ROVE: I think the conversation -- no, no, it's you who is raising your hand my friend, you.
HANNITY: All right.
ROVE: The conversation would have been different I think yesterday, had people step forward and said, "You know what? This is another instance where somebody with a record of mental illness has been able to purchase a gun, so maybe we ought to focus and find common ground on what can we do as a society." We have these probations in law called HIPA, the Health Insurance Privacy Act, that keep people from being -- who have mental illnesses, from being tagged and kept from the purchase of weapons.
But again, we didn't have that. We got, "We have to stop having AR-15s," when an AR-15s was not involved. And once again it happened in an area, a part of the country with very serious and severe gun laws in place.
WILLIAMS: All right, Karl, I'm raising my hand, all right? I'm raising my hand.
Let me just quickly say Karl, what you have got here is a situation where they don't say anything, the NRA, because they understand that reasonable, thoughtful Americans, a clear majority in all the polls, believe that you can do things that are just common sense, like expand background checks to online purchases and gun shows.
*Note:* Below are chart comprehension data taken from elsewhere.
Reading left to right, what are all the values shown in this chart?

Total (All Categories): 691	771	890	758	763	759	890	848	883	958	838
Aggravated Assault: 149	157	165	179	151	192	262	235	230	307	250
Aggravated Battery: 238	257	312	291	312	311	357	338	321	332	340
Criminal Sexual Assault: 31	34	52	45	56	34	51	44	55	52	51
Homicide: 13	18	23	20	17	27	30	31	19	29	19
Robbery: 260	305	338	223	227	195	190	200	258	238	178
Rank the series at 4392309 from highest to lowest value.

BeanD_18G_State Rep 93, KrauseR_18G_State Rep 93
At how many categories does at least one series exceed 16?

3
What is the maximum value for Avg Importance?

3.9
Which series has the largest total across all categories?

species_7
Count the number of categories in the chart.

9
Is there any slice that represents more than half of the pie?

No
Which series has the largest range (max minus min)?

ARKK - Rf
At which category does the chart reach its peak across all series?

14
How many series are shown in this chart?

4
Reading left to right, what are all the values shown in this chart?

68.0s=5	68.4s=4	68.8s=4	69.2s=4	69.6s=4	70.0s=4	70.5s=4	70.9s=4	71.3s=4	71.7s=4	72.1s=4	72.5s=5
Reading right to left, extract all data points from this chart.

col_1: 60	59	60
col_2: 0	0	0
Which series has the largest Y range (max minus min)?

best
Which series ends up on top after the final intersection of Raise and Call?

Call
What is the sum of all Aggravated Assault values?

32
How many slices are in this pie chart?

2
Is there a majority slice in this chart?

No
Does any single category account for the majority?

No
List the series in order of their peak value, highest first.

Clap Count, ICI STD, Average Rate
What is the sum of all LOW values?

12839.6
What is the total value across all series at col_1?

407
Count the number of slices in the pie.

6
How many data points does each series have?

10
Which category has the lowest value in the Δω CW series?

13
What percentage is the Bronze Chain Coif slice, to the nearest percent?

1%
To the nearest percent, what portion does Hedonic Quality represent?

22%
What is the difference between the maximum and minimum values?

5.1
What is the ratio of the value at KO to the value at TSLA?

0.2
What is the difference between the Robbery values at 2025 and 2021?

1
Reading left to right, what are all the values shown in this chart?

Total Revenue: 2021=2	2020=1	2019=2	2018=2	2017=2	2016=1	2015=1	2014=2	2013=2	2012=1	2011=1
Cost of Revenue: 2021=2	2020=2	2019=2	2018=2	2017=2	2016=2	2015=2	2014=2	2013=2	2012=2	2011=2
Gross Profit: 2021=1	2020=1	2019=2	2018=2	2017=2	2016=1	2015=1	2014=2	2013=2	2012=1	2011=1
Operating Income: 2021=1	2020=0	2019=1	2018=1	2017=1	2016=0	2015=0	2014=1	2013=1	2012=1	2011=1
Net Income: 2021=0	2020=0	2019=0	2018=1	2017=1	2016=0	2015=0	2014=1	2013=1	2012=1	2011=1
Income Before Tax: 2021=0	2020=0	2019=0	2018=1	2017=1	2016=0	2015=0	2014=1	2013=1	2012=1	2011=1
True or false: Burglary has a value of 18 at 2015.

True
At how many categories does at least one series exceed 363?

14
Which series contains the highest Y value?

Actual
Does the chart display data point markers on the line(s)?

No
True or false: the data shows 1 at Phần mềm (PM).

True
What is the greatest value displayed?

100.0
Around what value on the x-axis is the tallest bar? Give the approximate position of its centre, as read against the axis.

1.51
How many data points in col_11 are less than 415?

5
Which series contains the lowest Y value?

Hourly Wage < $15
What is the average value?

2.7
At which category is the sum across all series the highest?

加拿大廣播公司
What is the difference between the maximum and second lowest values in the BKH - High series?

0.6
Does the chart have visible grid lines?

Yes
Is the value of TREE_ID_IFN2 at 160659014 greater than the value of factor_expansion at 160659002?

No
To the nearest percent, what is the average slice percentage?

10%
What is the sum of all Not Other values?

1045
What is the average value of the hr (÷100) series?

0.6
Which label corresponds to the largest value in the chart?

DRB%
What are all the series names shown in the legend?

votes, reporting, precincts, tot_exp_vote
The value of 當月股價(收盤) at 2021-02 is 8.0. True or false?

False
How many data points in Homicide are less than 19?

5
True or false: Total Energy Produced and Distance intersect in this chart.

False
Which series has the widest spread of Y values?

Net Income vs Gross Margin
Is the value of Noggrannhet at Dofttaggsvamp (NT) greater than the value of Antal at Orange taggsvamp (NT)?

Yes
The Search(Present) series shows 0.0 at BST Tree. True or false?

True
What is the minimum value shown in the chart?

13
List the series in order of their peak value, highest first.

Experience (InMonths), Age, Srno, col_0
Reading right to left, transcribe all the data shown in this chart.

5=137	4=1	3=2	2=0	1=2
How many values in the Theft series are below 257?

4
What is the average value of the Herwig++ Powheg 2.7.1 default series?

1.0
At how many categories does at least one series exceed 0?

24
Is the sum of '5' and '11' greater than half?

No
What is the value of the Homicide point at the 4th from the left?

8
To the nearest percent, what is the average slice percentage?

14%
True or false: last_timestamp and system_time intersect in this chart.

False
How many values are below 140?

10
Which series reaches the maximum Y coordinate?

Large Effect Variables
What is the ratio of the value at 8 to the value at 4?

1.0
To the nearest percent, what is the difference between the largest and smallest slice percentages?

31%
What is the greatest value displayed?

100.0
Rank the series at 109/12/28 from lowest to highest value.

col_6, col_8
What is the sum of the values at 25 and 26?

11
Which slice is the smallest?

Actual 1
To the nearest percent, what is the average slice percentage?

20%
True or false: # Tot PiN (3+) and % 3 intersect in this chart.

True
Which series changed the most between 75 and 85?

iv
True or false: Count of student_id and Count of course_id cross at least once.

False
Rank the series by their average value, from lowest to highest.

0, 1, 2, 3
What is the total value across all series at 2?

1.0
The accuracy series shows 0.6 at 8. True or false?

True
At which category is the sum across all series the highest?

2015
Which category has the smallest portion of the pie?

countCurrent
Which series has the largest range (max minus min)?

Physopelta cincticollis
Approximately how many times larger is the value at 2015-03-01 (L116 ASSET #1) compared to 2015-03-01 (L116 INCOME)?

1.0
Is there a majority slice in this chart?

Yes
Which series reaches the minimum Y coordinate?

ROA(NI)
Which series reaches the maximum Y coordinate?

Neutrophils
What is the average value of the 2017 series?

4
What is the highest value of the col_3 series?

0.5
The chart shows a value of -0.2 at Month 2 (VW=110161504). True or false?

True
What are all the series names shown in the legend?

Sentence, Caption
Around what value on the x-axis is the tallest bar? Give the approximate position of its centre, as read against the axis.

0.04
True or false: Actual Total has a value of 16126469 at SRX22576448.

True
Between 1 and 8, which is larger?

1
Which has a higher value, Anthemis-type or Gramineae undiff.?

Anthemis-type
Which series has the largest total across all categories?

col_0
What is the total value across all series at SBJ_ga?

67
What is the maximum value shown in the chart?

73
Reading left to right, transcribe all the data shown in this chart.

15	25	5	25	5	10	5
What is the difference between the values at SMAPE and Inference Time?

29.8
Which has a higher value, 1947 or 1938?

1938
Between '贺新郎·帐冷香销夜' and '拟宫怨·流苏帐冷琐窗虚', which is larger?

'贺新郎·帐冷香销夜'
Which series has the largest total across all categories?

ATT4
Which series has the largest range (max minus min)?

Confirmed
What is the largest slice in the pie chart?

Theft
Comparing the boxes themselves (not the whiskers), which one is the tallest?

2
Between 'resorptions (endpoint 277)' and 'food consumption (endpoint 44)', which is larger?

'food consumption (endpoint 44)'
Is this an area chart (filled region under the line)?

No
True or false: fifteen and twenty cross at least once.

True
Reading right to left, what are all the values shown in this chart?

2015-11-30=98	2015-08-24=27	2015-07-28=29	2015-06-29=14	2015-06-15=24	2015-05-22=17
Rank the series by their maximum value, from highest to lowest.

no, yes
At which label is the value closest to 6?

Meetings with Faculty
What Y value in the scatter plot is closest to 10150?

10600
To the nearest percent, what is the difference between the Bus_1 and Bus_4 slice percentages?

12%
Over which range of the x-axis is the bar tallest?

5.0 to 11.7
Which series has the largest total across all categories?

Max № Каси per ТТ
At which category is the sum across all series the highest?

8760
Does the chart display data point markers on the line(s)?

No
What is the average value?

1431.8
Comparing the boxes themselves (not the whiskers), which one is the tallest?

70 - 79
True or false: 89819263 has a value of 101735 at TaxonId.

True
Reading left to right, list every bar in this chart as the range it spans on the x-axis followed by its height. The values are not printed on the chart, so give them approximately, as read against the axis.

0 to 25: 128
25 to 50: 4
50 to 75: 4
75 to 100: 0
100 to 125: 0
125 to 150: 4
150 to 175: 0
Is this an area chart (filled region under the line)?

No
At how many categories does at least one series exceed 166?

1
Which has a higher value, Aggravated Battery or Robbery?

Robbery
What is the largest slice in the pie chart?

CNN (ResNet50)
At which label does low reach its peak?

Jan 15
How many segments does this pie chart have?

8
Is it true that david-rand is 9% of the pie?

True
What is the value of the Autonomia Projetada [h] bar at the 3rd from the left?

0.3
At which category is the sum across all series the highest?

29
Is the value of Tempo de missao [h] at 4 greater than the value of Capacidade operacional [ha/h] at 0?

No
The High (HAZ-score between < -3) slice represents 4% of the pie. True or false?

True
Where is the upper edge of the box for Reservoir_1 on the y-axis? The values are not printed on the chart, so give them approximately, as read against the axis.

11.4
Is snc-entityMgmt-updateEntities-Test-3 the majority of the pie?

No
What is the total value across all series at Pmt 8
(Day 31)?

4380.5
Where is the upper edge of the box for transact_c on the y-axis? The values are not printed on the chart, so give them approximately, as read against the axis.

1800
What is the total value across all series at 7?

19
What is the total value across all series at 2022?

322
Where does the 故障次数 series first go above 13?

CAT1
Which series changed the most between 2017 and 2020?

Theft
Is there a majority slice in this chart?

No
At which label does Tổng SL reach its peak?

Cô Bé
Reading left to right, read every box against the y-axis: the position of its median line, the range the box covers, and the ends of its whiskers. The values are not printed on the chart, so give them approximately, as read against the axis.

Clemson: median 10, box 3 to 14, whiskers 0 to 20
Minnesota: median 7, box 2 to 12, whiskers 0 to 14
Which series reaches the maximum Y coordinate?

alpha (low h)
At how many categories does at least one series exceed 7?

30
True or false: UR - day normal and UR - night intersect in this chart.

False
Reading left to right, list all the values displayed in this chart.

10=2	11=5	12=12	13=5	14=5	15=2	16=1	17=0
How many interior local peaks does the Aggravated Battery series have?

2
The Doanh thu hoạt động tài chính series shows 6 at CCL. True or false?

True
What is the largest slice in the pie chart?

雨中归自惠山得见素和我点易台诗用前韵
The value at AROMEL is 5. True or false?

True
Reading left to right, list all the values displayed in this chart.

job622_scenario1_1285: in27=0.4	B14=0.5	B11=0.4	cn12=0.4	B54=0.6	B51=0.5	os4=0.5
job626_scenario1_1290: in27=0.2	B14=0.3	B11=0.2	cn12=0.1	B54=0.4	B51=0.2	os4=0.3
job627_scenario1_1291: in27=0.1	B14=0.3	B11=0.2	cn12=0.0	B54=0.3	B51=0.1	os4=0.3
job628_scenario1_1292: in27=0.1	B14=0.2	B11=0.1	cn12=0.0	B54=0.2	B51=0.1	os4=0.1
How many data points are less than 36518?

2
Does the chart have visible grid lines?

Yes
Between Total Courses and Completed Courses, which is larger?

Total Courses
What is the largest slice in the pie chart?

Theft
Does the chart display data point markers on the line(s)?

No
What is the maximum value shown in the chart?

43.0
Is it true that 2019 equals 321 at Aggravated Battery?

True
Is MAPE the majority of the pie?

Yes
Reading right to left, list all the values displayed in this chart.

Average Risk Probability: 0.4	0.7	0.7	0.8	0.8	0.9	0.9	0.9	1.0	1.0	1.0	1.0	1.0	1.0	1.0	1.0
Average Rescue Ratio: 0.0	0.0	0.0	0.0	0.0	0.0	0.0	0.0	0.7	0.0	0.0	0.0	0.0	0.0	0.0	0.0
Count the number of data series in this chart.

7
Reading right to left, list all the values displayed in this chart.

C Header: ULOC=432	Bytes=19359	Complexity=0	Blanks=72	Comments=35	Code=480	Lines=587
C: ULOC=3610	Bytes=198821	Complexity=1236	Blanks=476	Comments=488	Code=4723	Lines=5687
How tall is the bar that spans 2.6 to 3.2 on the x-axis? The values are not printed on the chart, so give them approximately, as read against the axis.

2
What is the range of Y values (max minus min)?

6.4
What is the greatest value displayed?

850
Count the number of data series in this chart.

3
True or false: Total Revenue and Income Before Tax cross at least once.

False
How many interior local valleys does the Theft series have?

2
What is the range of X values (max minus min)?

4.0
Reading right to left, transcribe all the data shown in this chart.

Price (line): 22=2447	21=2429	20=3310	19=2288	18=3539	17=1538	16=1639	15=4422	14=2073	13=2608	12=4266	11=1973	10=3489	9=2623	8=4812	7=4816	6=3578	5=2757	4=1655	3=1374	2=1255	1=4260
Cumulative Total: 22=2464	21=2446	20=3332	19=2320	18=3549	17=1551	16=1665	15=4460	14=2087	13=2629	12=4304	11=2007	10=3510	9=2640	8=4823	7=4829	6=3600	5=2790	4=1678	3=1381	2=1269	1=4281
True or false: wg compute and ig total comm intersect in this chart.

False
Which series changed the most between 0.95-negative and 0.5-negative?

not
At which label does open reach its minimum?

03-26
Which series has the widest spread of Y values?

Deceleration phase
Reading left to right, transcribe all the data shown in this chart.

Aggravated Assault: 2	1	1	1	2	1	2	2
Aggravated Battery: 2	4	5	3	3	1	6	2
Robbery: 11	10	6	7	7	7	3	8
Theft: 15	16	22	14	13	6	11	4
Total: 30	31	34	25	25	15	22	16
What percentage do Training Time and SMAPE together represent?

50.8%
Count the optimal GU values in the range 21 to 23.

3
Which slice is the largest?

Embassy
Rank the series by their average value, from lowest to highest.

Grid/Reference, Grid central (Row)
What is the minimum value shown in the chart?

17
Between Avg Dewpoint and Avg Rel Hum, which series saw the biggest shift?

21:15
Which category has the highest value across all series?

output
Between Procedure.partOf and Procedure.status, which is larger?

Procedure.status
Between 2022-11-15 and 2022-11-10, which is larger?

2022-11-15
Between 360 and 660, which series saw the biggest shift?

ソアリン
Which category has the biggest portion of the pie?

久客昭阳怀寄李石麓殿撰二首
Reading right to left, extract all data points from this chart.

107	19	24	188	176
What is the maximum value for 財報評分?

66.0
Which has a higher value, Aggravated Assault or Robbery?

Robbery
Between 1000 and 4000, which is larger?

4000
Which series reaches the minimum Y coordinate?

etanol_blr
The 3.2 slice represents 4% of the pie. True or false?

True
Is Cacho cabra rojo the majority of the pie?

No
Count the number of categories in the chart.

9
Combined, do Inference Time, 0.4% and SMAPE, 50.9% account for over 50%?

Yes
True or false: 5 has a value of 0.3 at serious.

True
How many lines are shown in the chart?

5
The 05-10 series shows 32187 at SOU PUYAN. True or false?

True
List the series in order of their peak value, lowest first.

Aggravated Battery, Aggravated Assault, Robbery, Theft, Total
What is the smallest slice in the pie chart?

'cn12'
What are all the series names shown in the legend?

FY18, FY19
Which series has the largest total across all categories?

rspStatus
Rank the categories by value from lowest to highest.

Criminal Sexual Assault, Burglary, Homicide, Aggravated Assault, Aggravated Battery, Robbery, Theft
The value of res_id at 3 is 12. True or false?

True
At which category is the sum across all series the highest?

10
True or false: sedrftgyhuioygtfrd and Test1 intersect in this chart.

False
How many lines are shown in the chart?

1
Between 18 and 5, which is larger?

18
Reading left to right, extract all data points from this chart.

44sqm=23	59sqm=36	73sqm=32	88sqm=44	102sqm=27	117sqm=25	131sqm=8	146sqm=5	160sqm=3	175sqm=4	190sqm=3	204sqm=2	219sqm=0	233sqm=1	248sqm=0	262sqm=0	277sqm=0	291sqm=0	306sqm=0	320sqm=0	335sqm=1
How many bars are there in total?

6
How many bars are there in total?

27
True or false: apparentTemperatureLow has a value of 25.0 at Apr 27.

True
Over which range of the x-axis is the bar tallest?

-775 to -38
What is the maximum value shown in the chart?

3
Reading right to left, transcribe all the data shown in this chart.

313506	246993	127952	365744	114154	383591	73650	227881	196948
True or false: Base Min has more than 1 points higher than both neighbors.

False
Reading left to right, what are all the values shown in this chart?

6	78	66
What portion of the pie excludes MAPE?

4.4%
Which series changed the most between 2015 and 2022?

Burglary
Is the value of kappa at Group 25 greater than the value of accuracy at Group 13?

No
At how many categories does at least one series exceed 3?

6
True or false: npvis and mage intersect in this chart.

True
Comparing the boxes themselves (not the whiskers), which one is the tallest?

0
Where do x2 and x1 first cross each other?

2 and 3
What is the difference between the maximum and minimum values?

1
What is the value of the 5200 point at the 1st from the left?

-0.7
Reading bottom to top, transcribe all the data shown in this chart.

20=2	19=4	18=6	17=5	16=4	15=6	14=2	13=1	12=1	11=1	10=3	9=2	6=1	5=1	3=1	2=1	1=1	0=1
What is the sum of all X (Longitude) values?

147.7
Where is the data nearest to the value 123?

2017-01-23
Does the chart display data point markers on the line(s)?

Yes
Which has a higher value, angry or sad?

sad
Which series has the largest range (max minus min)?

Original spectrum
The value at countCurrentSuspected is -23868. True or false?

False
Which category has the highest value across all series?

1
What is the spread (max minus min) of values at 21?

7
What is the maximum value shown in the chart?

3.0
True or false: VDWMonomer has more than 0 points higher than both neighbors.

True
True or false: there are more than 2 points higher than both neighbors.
You can do this.
ROVE: You know, maybe --
WILLIAMS: And Americans would buy into the idea of handling psychiatric treatment is part of a larger agenda, but not by itself.
HANNITY: One at a time. All right. Karl.
ROVE: Look, I am glad you sit in the circles, the leadership circles, the board of directors of the National Rifle Association and can explain to us why they do the things they do. I take them at their word that they think it's appropriate on a day like this not to politicize it, and this was politicize by the president of the United States making inappropriate comments, and by Senator Feinstein immediately going out without knowing the information at hand, and rattling on, and by the mayor of -- the mayor of Washington, D.C.
So, you know, we're not going to agree on this, you think it was fine and dandy for them to do it. I don't think it is.
HANNITY: All right. Let me ask you this question.
ROVE: And most of the American people don't either.
HANNITY: What about the president who is making all this political hay, and attacking Republicans just hours after this happens? Juan, is there not any inappropriateness there? And then we have Jay Carney go out once again, he's going to bypass Congress, and he's going to use executive orders, what he can't get done legislatively he will just take the power upon himself. That is problematic for something like the Constitution, you know.